For the first big rendezvous of Paris Fashion Week in real life, Maria Grazia Chiuri served up a mod-pop happening at Christian Dior. All leggy dresses, tiny tailored suits and flashes of bra tops, it was both a throwback to the ’60s youth revolution and a throw-forward to what she summed up as the young fashion comeback impulse of the moment: “Something graphic and clean, minimal and positive. Because I think we have to give an optimistic outlook to the future.”
As her models were lining up backstage about to take their places on a circular installation that evoked a colourful imaginary board game under swirling disco lights, Chiuri was talking about the build-up to confronting what it meant to be doing a show again. “I think it’s impossible to have stopped for two years and not think about that,” she said. “You have to ask, why do you do your job? Why are people interested in fashion? I think you have to accept that fashion is a game. Like all games, there’s a part that is serious, and a part that is fun. People love fashion because it helps them perform in their lives. People dress to represent themselves in the moment, and they are performing in a different way, changing all the time. And the show is the performance of fashion; it’s also a performance art.” Then she laughed. “So, at the end, you have to accept that you want to play this nonsense of a game.”
To find a form to get these ideas across, she’d connected with the Italian artist Anna Paparatti, now 85, who devised the scenography and backdrop around the conceptual board game-inspired pop art she’d made in the 1960s.

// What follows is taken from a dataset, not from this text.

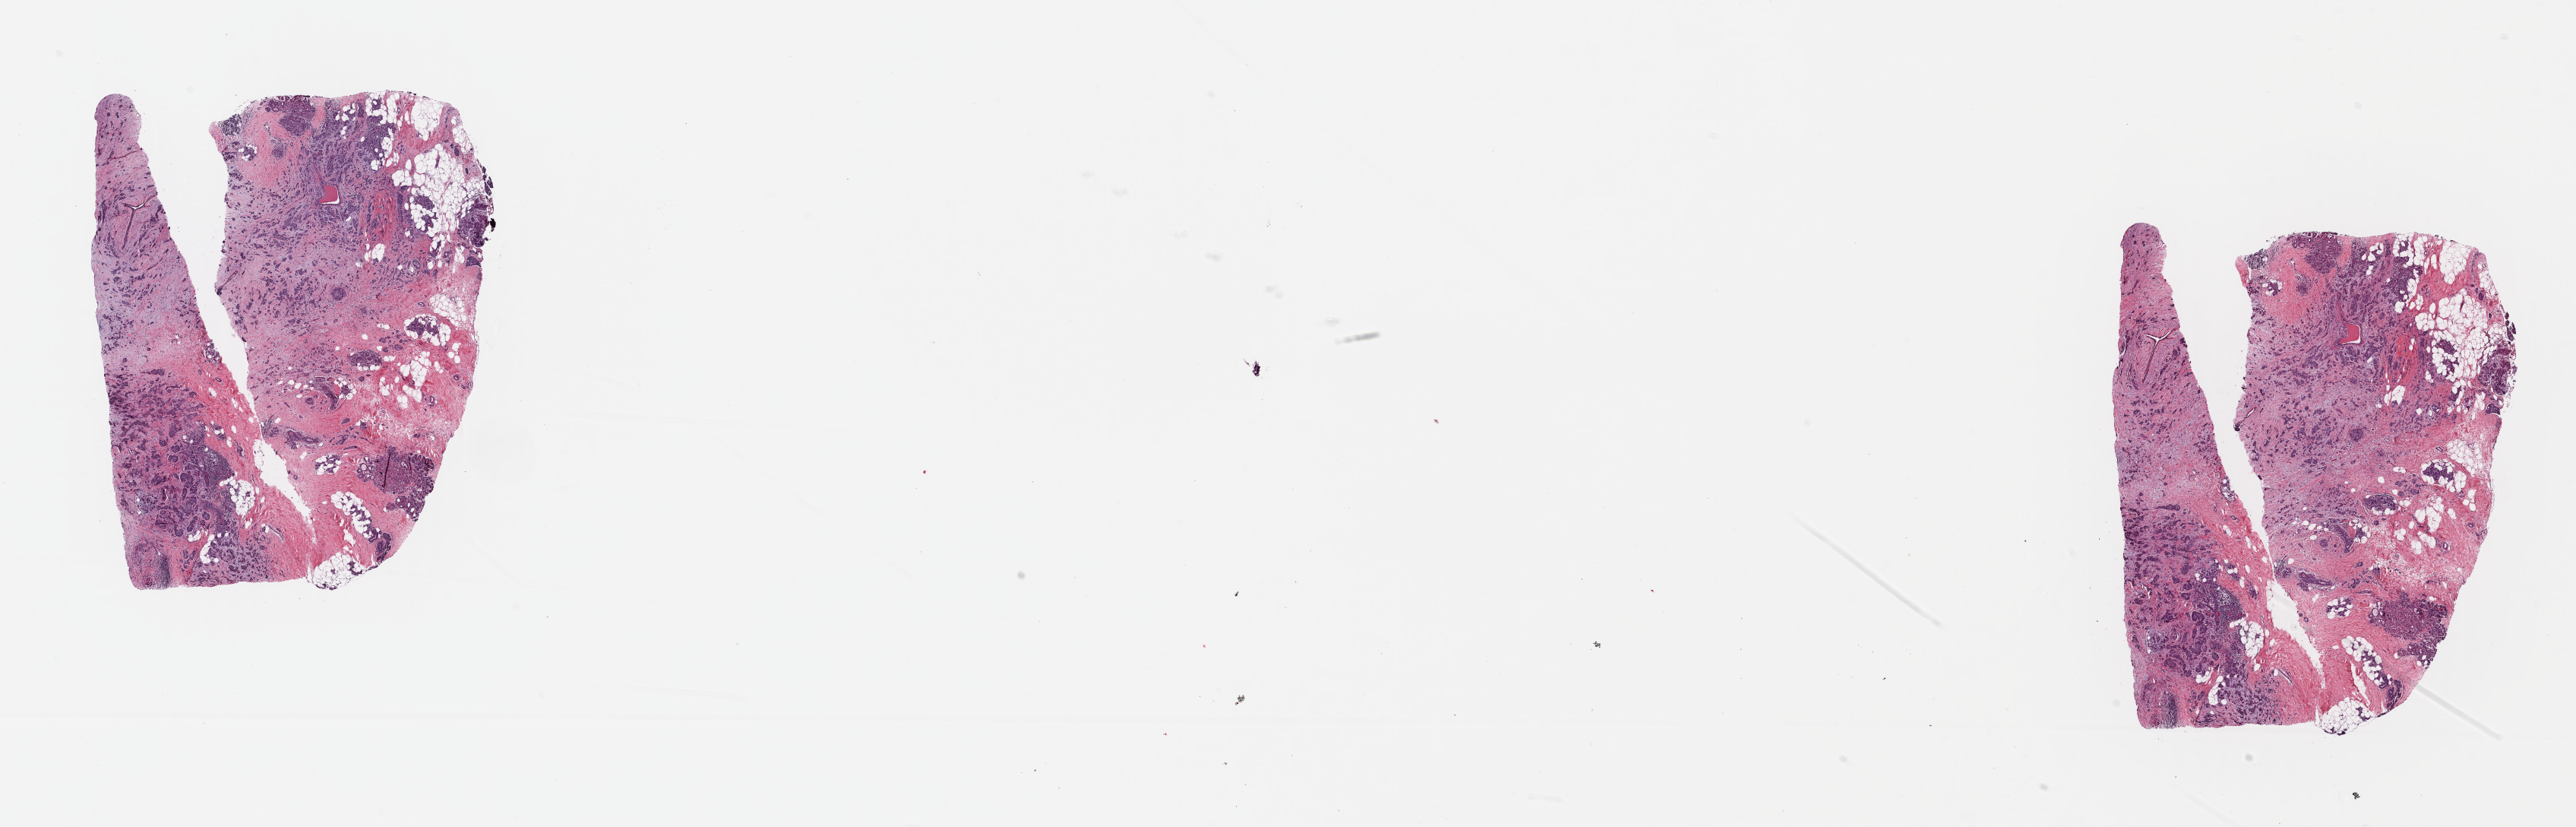
Whole-slide histology image, Hematoxylin and eosin (H&E) stained, whole scanned area (about 26.7 x 8.6 mm) shown as a low-resolution overview. FFPE section. Primary tumour sample from the breast. Female, age 37 years at initial diagnosis.
• AJCC pathologic stage: IIA
• histologic diagnosis: Infiltrating duct carcinoma, NOS
• laterality: left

In her 20s, Paparatti was part of the international avant-garde art and music scene that gathered in the Piper Club in Rome. “I was really fascinated to talk to her,” said Chiuri. “The idea was for her to create this show space that gives you this idea of everyone performing, all together.”

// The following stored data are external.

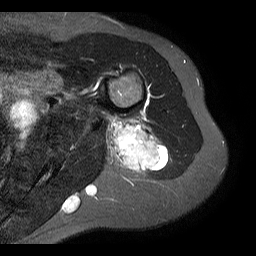
MRI of an extremity soft-tissue mass, one axial slice; slice 9 of 20 in the series (ordered by position); STIR; 256 × 256 image matrix. Female patient. From the clinical record (not read from this slice): histological type: malignant fibrous histiocytoma; grade: low; site of the primary tumour: left arm.
Structures marked on this image (expert manual segmentation):
- gross tumour volume (mass): bounding box <105,118,170,173> (left, top, right, bottom; pixels)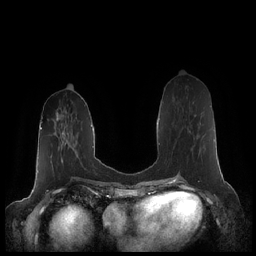
Breast MRI (dynamic contrast-enhanced), one axial slice; position 80 of 248 along the scan axis; dynamic contrast-enhanced series, time point 2 of 7 at this slice position (early post-contrast); 1.5 T; TE 1.9 ms, TR 4.1 ms; 0.8 mm slice thickness; 256 × 256 image matrix, field of view 340 × 340 mm. Female patient.
Outlined on this slice (semi-automatic segmentation, software-assisted and operator-edited):
- enhancing-tissue mask used for the functional tumour volume (all voxels passing the contrast-enhancement thresholds inside the analysis volume; usually the tumour): bounding box <185,114,197,132> (left, top, right, bottom; pixels)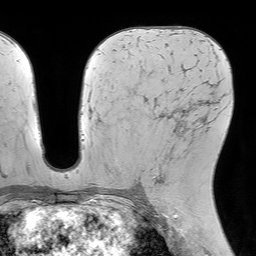
Breast MRI (dynamic contrast-enhanced), one axial slice; slice 38 of 64 in the series (ordered by position); cropped to one breast; dynamic contrast-enhanced series, time point 2 of 7 at this slice position (early post-contrast); 1.5 T; TE 4.6 ms, TR 7.2 ms; 2.5 mm slice thickness; 256 × 256 image matrix. Female patient.
Annotated regions visible in this slice (semi-automatic segmentation, software-assisted and operator-edited):
- enhancing-tissue mask used for the functional tumour volume (all voxels passing the contrast-enhancement thresholds inside the analysis volume; usually the tumour): bounding box [x1, y1, x2, y2] px = [152, 109, 181, 185]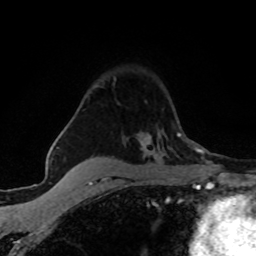
Breast MRI (dynamic contrast-enhanced), one axial slice; slice 45 of 80 in the series (ordered by position); cropped to one breast; dynamic contrast-enhanced series, time point 2 of 8 at this slice position (early post-contrast); 1.5 T; TE 4.2 ms, TR 7.1 ms; 2 mm slice thickness; 256 × 256 image matrix, field of view 145 × 145 mm. Female patient.
Outlined on this slice (semi-automatic segmentation, software-assisted and operator-edited):
- enhancing-tissue mask used for the functional tumour volume (all voxels passing the contrast-enhancement thresholds inside the analysis volume; usually the tumour): bounding box (x1, y1, x2, y2) in pixels: (146, 137, 150, 142)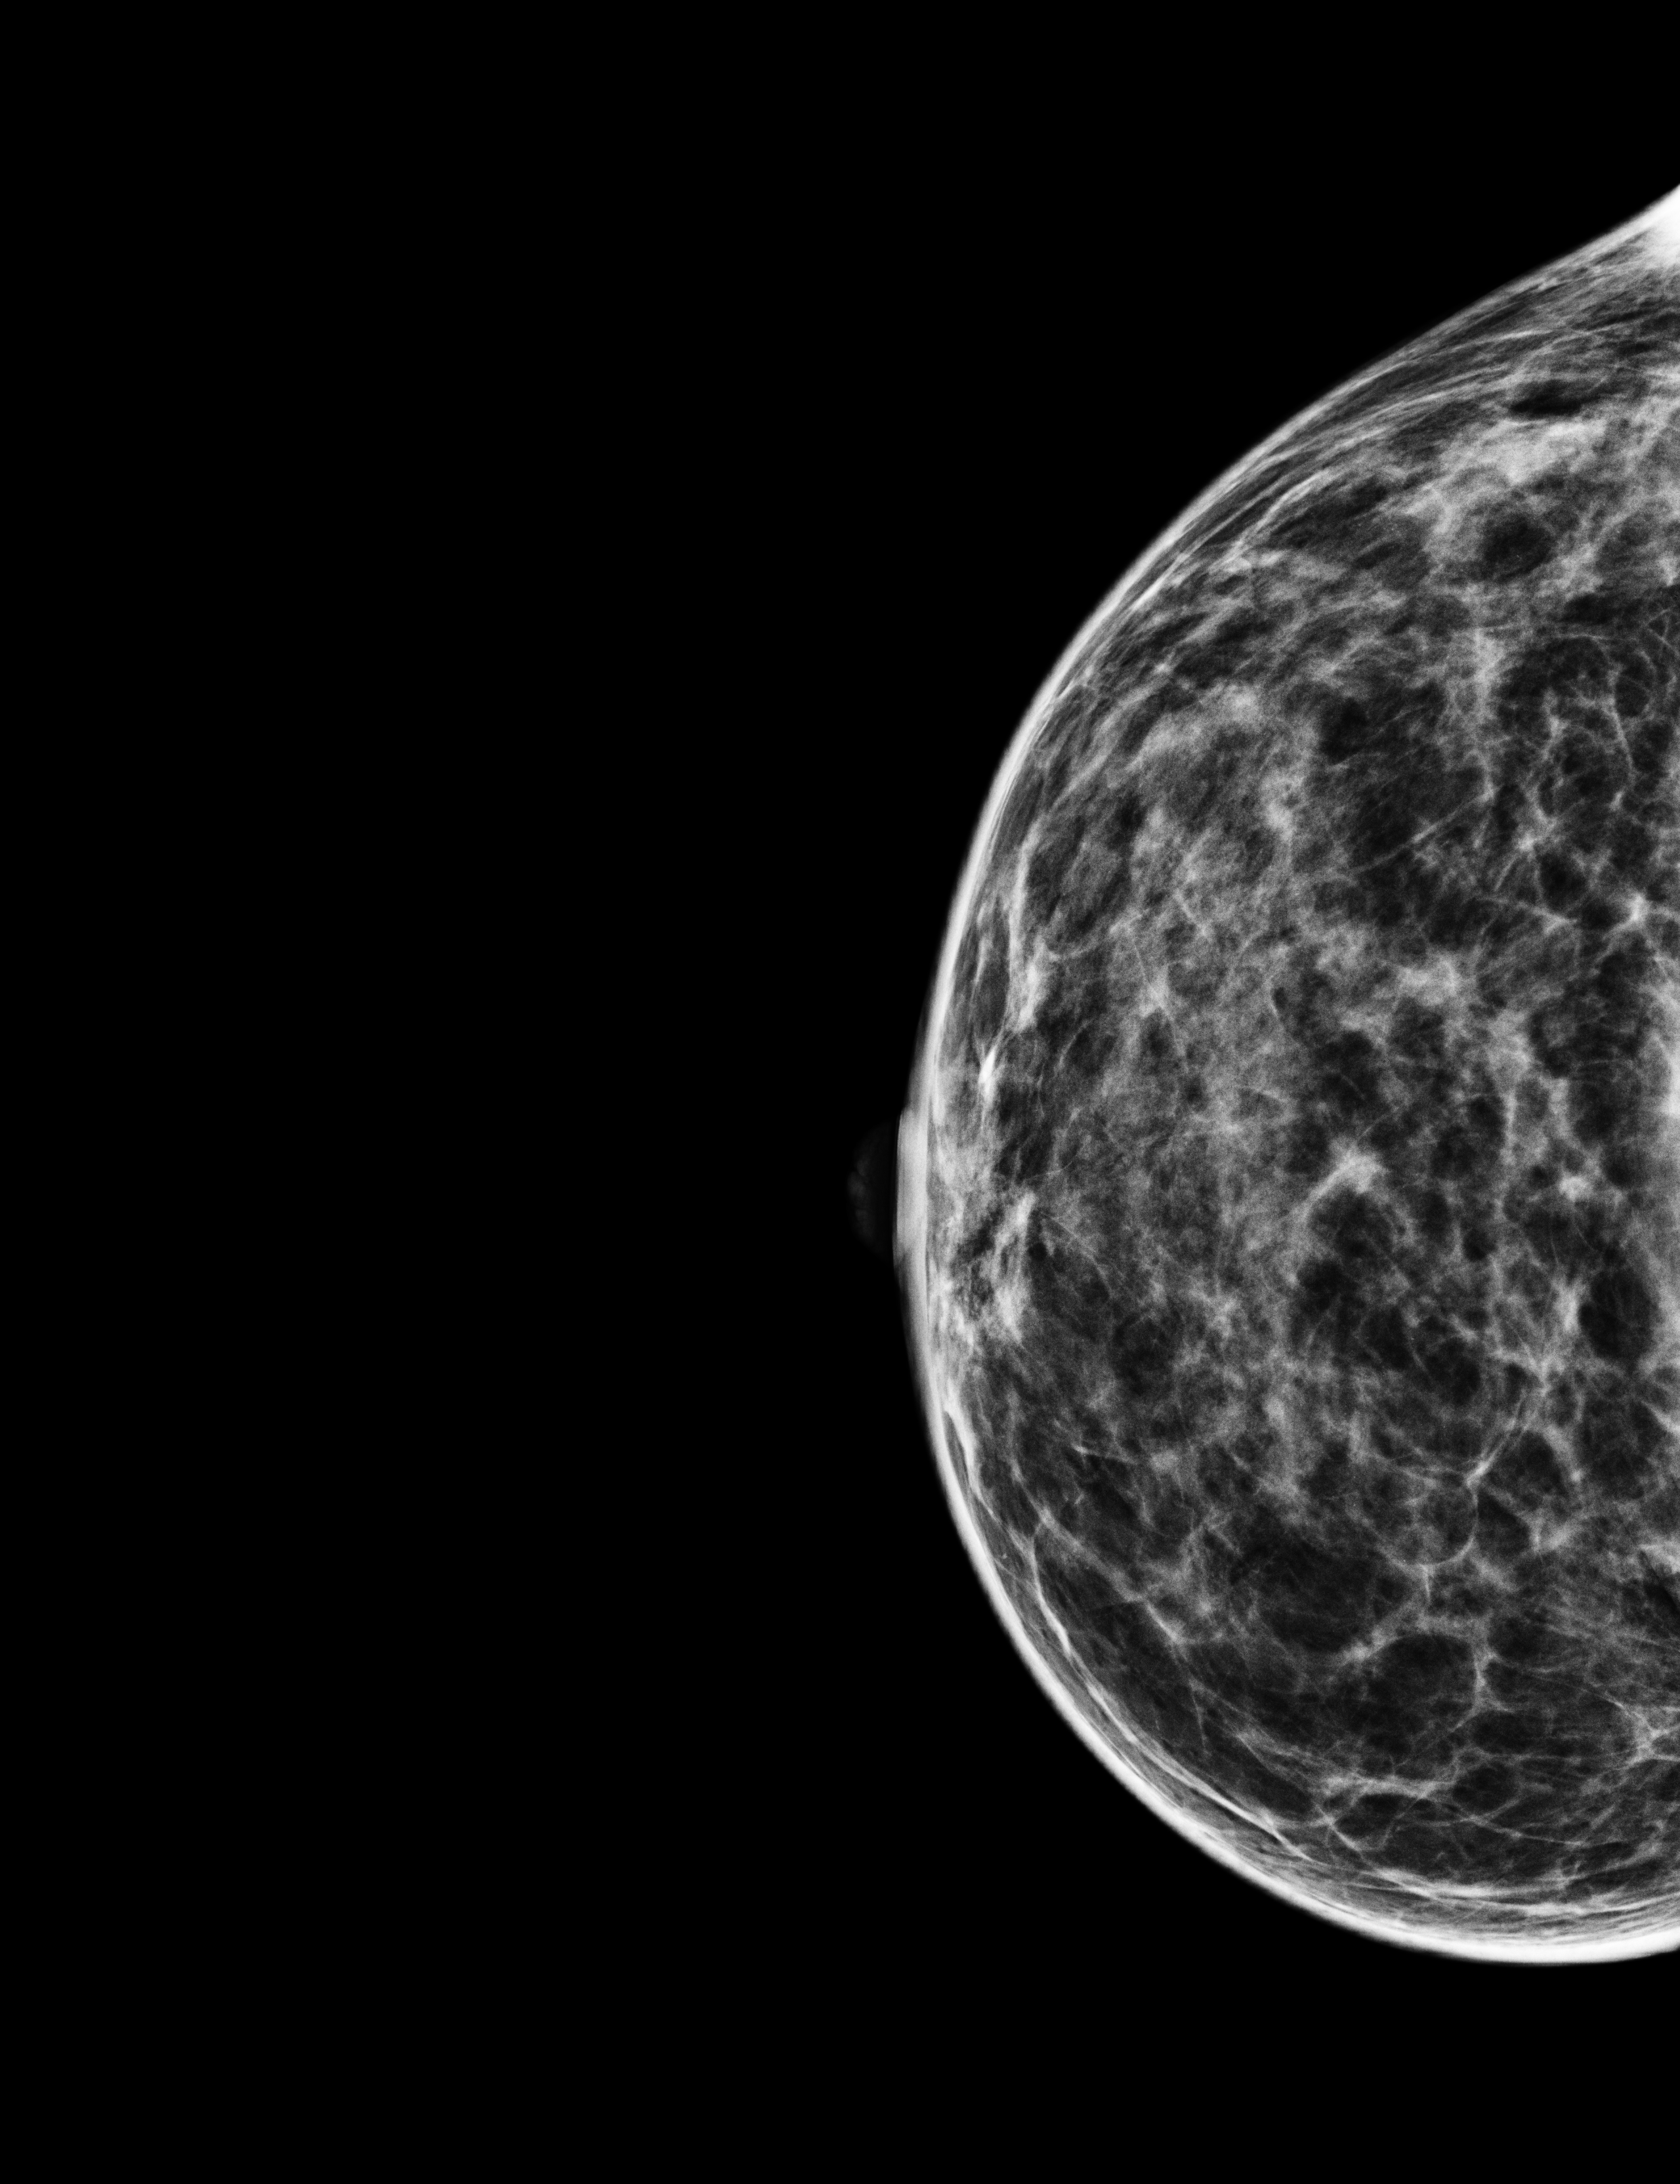
Full-field digital mammogram (FFDM); right breast; craniocaudal (CC) view; screening examination; compressed breast thickness 50 mm. Female patient, age 43 years.
- BI-RADS breast density category at the screening exam (both breasts, scale 1–4): 3
- final BI-RADS category for the screening round (tomosynthesis exam, both breasts): category 2
- recall: no recall after this screen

For the clothes, she looked again into the Dior archive, struck by the contemporaneous proto-mod ‘Slim-Line’ collection Marc Bohan made for the house in 1961. “He broke with the past and introduced Dior to the prêt-à-porter world,” said Chiuri. “I think this part of the history of Dior is very close to my taste, my spirit.”
Cue her springboard to thinking about how to design A-line baby-doll dresses, miniaturised Dior suits, optic white ’60s space-age-flavoured shifts and tennis dresses for 21st century girls. There were colour-blocked panelled coats and skirts; single punches of orange and pea-green; a couple of go-go dancer gold-fringed mini-dresses. To Chiuri’s credit, it never veered into vintage-revivalist territory. She’s a pragmatic designer with an eye for reading the mood of the moment—down to the varieties of flat, cross-laced sandals and modernised square-toed, tiny block-heeled Mary Janes that grafted the comfort of sneaker technology onto the idea of a classic shoe. For young women who’ve never even heard of the 1960s youthquake, there was plenty to relate to here.